▶ [What this task involves]: Start at the line with "-25,7 +25,7 @@" in the records below, stop at the line with "background:#fff; display:flex; align-items:center;", and return every line in that span exactly, the two end lines included.

(Source records)
((

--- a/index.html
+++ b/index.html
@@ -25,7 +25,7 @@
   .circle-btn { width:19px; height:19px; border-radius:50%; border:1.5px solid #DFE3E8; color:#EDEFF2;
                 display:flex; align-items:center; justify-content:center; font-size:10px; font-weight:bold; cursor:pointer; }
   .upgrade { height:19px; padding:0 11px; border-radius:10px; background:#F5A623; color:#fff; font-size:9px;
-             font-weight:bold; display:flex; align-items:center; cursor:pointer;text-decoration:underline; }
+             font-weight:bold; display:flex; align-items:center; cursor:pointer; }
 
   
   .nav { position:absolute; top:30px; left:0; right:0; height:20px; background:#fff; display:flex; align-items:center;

))
((

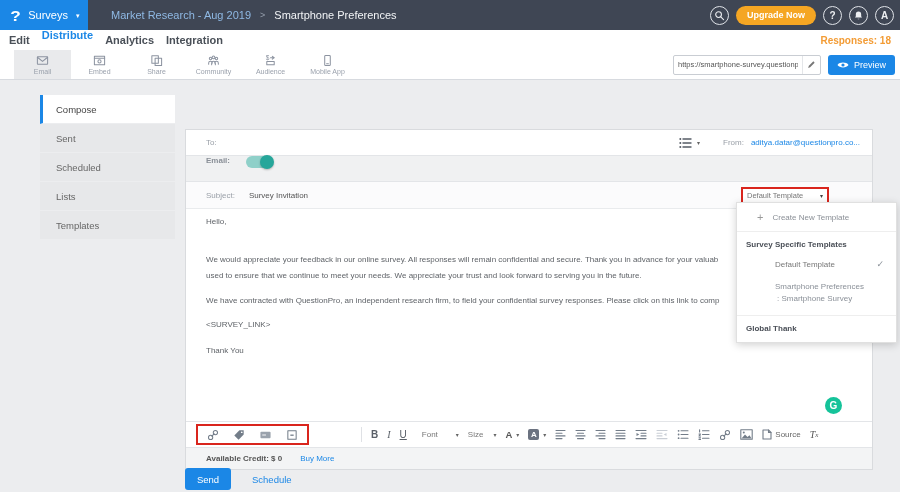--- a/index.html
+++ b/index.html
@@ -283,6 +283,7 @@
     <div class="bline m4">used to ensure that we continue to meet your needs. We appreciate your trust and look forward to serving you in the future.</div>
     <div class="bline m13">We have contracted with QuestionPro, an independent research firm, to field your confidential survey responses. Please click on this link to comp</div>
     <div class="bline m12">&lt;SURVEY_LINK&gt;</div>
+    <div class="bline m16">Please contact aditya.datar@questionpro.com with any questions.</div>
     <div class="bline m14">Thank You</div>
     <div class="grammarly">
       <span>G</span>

))

▶ [Response box]:
@@ -25,7 +25,7 @@
   .circle-btn { width:19px; height:19px; border-radius:50%; border:1.5px solid #DFE3E8; color:#EDEFF2;
                 display:flex; align-items:center; justify-content:center; font-size:10px; font-weight:bold; cursor:pointer; }
   .upgrade { height:19px; padding:0 11px; border-radius:10px; background:#F5A623; color:#fff; font-size:9px;
-             font-weight:bold; display:flex; align-items:center; cursor:pointer;text-decoration:underline; }
+             font-weight:bold; display:flex; align-items:center; cursor:pointer; }
 
   
   .nav { position:absolute; top:30px; left:0; right:0; height:20px; background:#fff; display:flex; align-items:center;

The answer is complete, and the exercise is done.